- **Stated exercise**
Return each of the lines below word for word, omitting the pictures.

### Data extract ###

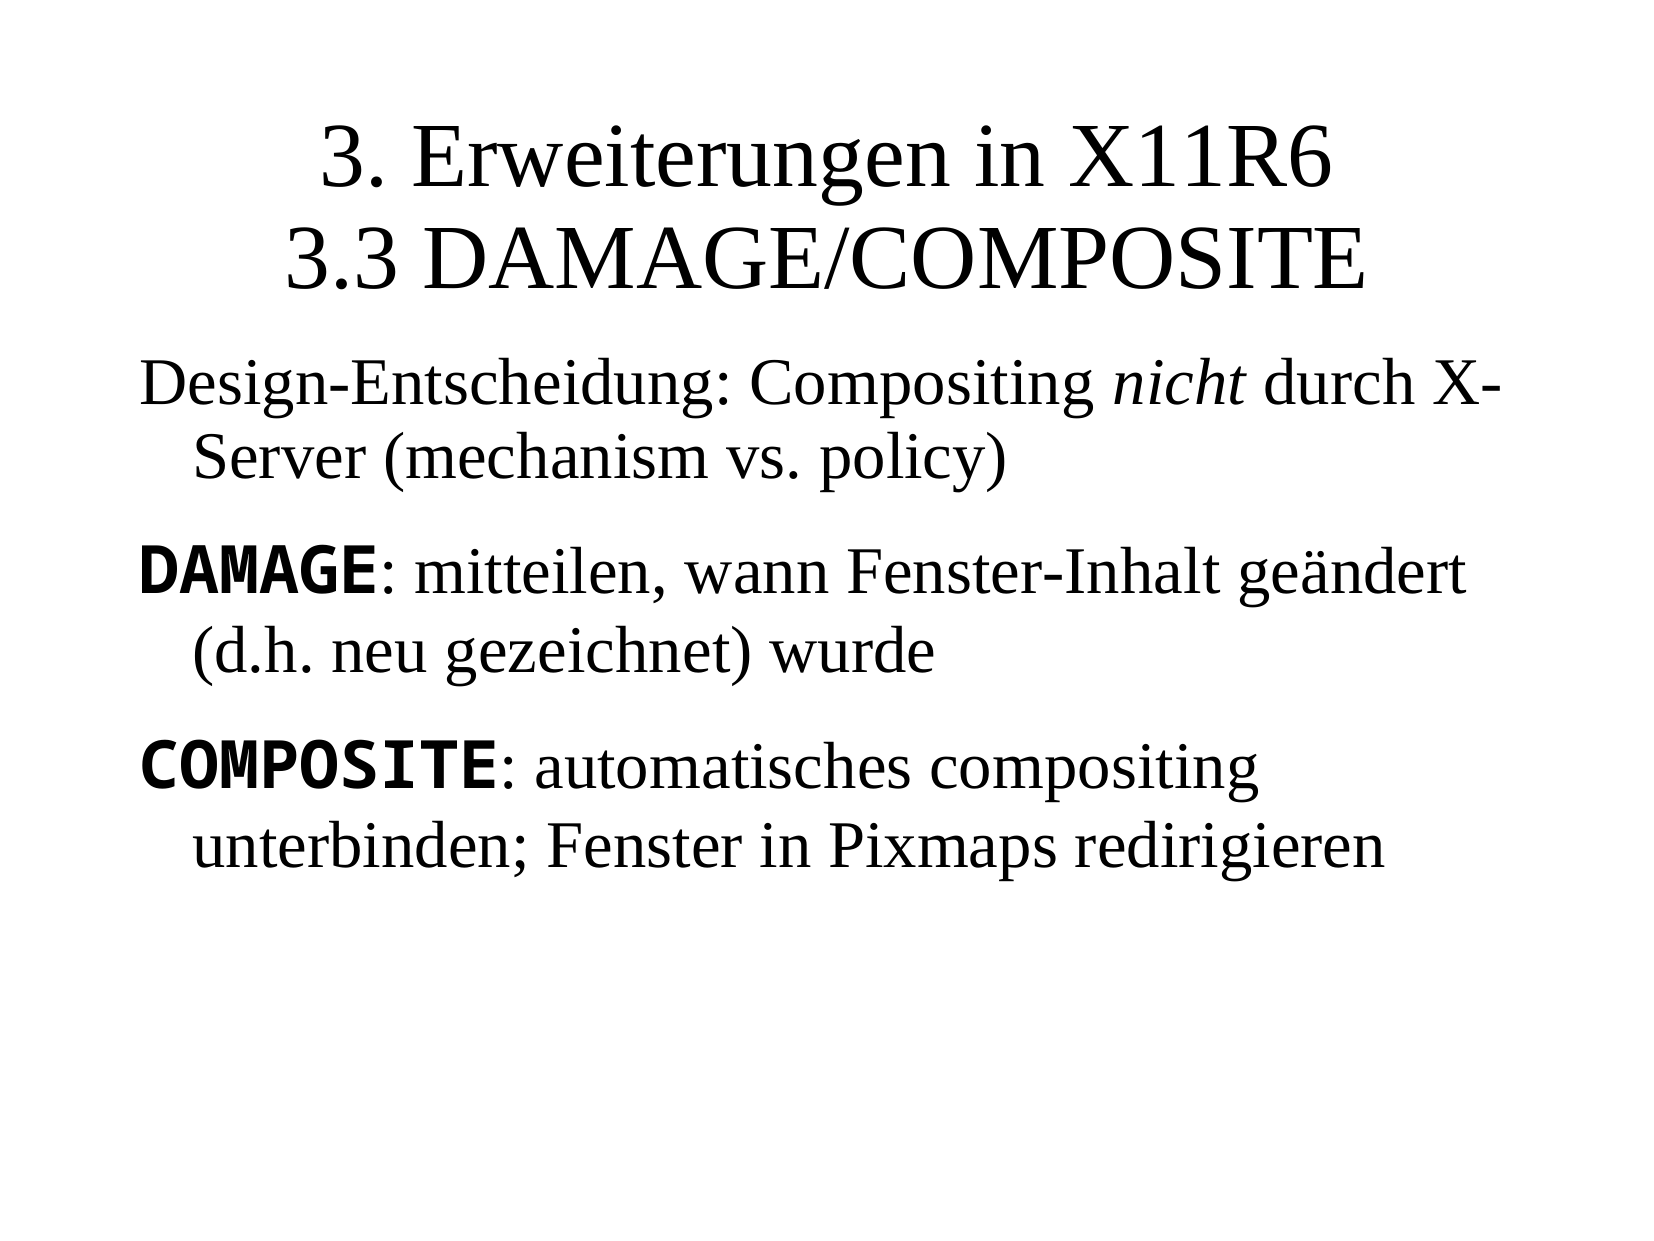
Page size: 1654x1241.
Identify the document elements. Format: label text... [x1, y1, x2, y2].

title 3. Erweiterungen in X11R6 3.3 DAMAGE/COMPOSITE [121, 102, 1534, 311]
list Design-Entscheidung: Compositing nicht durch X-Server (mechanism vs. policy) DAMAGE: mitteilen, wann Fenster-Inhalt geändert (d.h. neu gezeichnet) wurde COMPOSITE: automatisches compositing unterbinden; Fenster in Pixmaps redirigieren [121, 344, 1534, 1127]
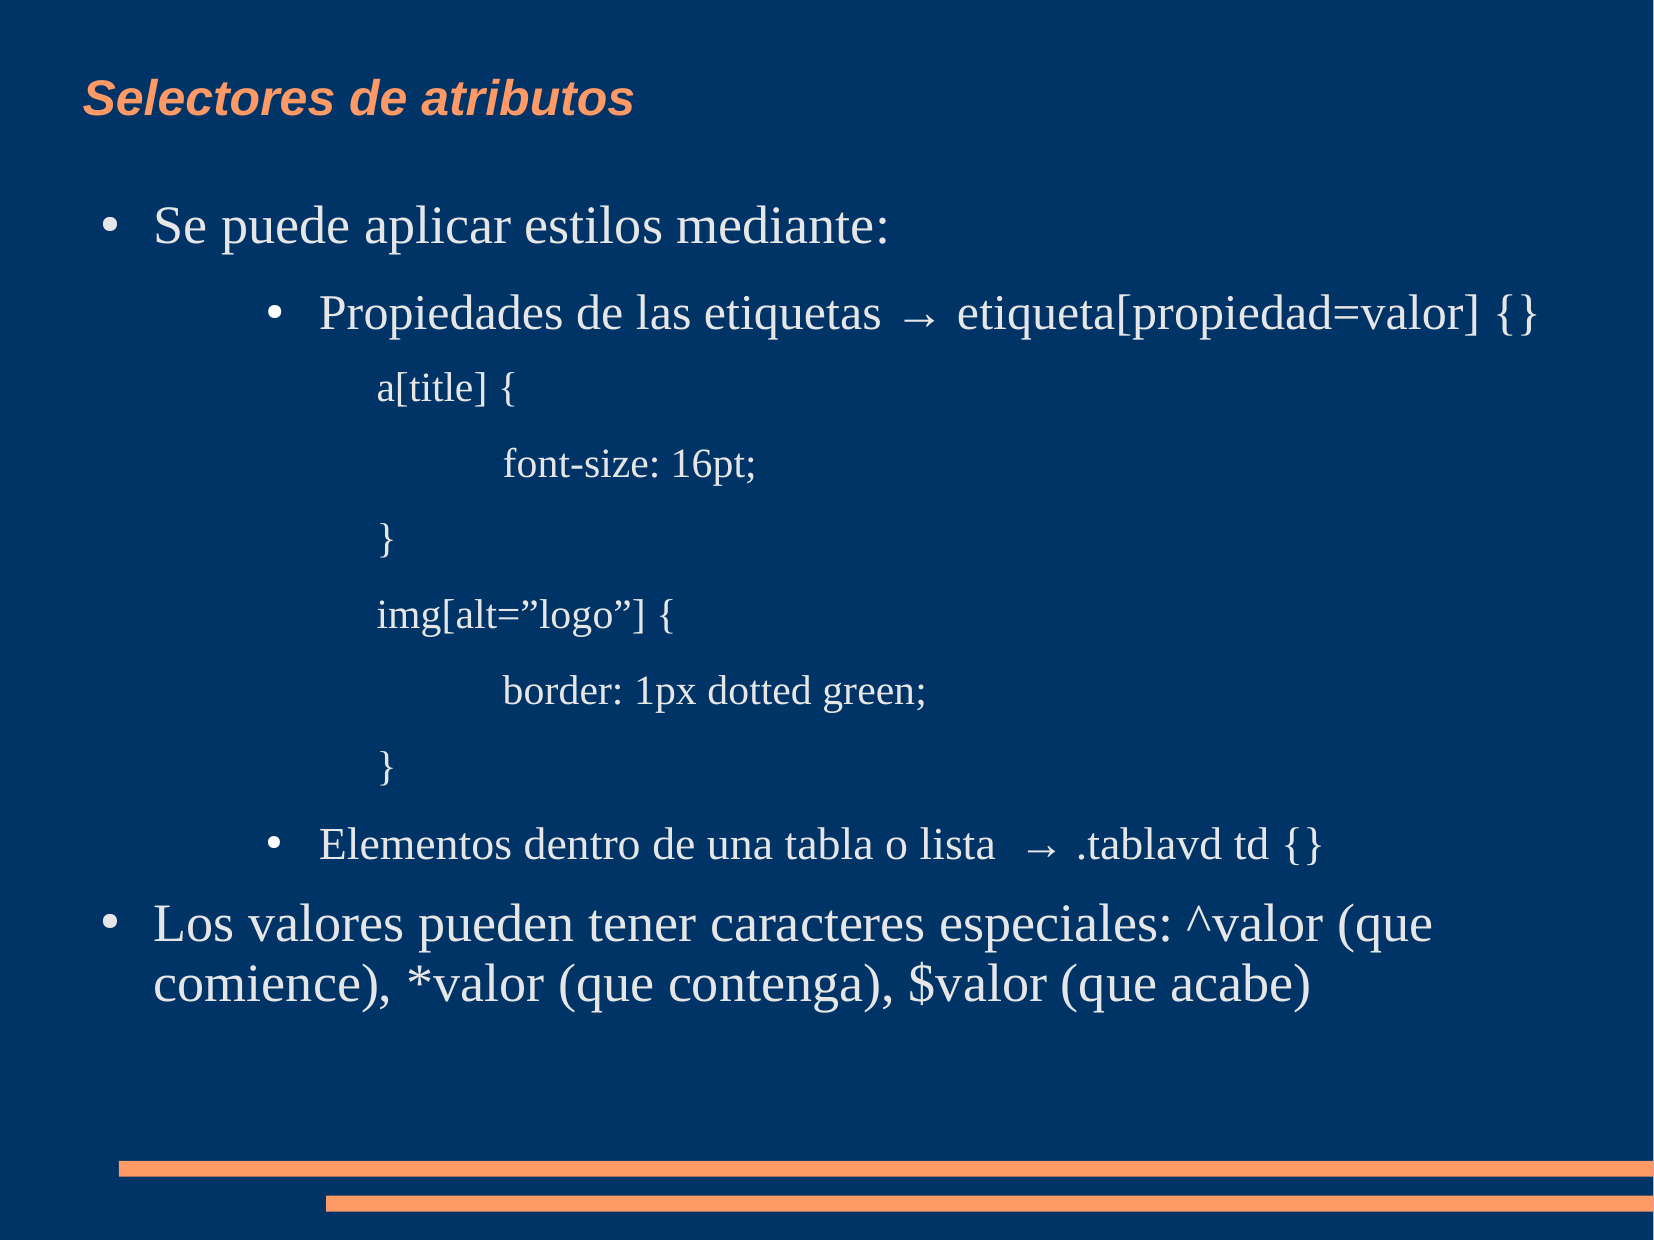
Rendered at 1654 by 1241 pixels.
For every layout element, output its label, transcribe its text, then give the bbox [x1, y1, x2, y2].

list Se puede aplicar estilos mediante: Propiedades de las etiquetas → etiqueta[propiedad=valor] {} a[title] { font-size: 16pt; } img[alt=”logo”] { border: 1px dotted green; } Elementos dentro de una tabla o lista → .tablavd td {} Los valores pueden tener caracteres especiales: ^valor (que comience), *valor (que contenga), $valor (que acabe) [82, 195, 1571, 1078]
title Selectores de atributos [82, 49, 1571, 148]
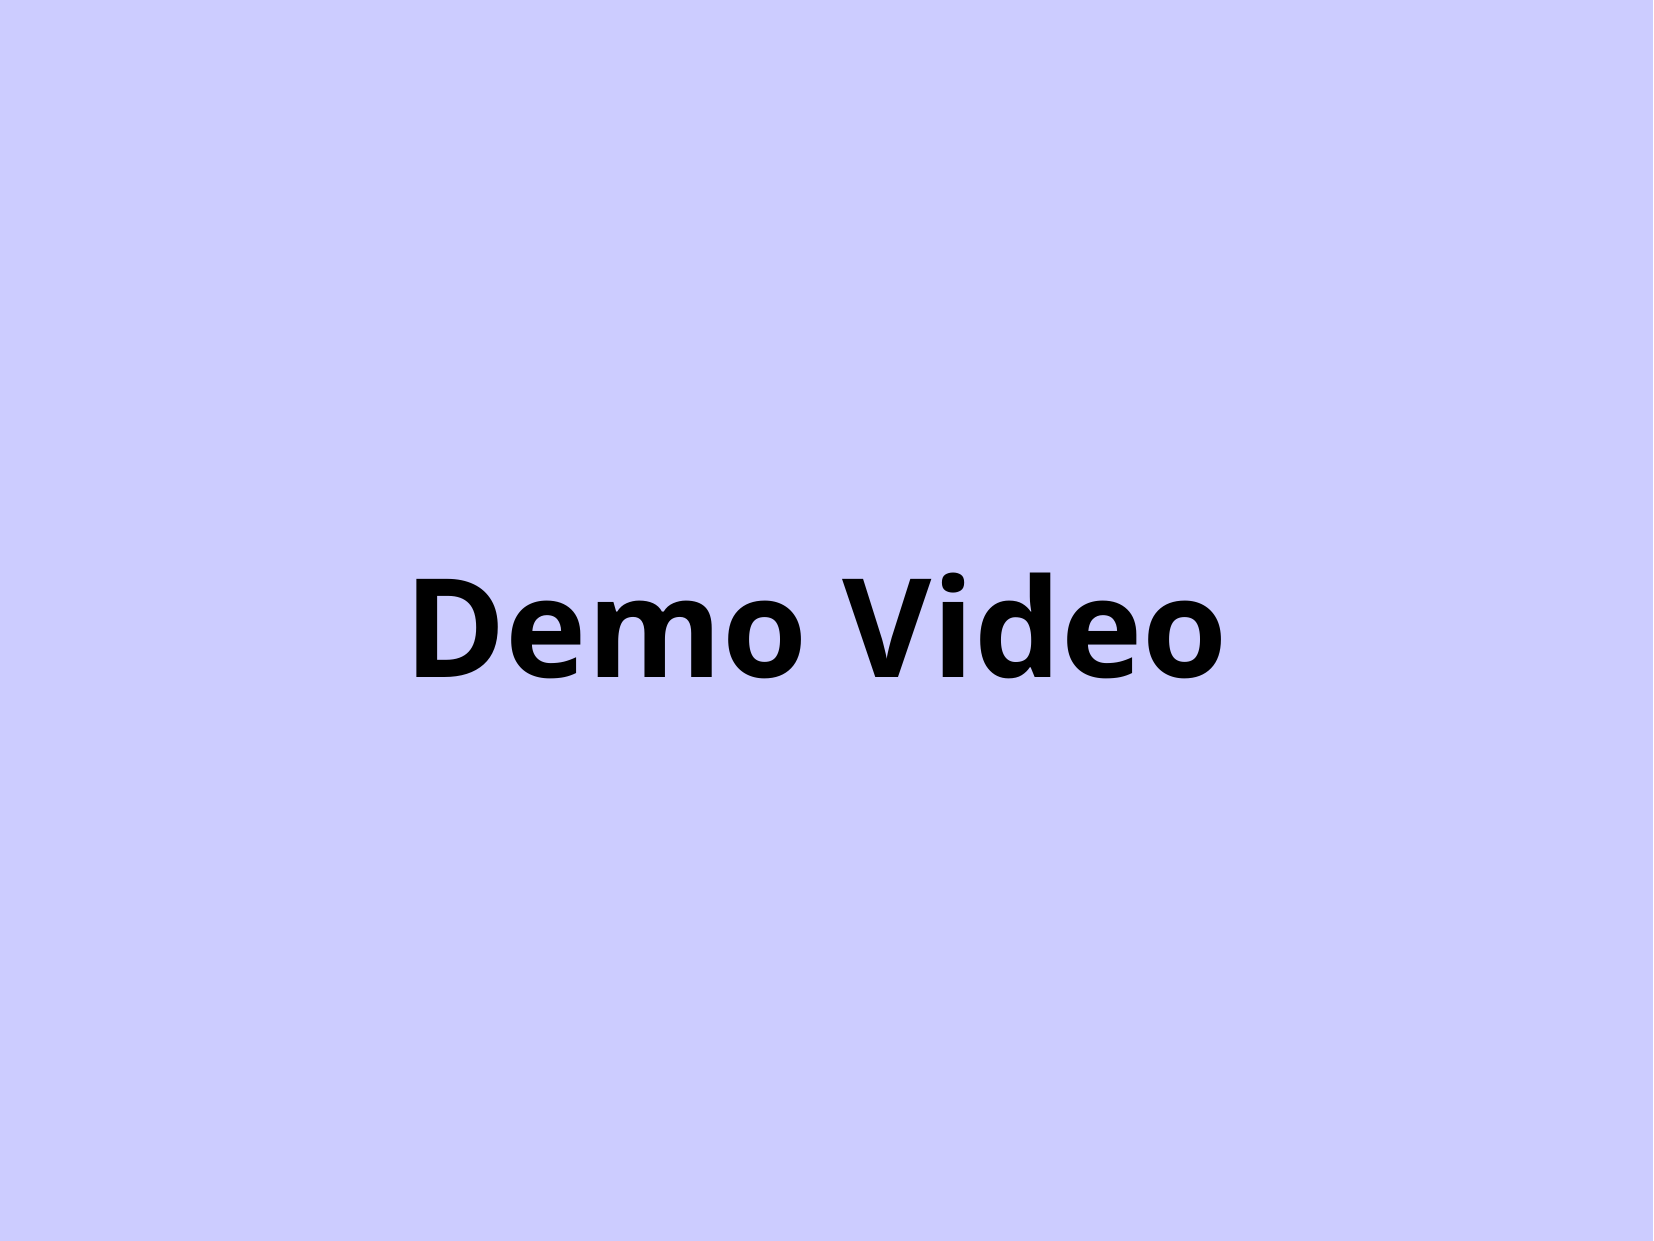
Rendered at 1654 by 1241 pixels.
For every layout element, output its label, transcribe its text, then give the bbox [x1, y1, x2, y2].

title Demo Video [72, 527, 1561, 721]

###

- **Answer for the task**
Page size: 1654x1241.
Identify the document elements. Format: label text... [x1, y1, x2, y2].

title 3. Erweiterungen in X11R6 3.3 DAMAGE/COMPOSITE [121, 102, 1534, 311]
list Design-Entscheidung: Compositing nicht durch X-Server (mechanism vs. policy) DAMAGE: mitteilen, wann Fenster-Inhalt geändert (d.h. neu gezeichnet) wurde COMPOSITE: automatisches compositing unterbinden; Fenster in Pixmaps redirigieren [121, 344, 1534, 1127]
Rendered at 1654 by 1241 pixels.
For every layout element, output its label, transcribe its text, then give the bbox [x1, y1, x2, y2].

list Se puede aplicar estilos mediante: Propiedades de las etiquetas → etiqueta[propiedad=valor] {} a[title] { font-size: 16pt; } img[alt=”logo”] { border: 1px dotted green; } Elementos dentro de una tabla o lista → .tablavd td {} Los valores pueden tener caracteres especiales: ^valor (que comience), *valor (que contenga), $valor (que acabe) [82, 195, 1571, 1078]
title Selectores de atributos [82, 49, 1571, 148]
Rendered at 1654 by 1241 pixels.
For every layout element, output its label, transcribe its text, then give the bbox [x1, y1, x2, y2].

title Demo Video [72, 527, 1561, 721]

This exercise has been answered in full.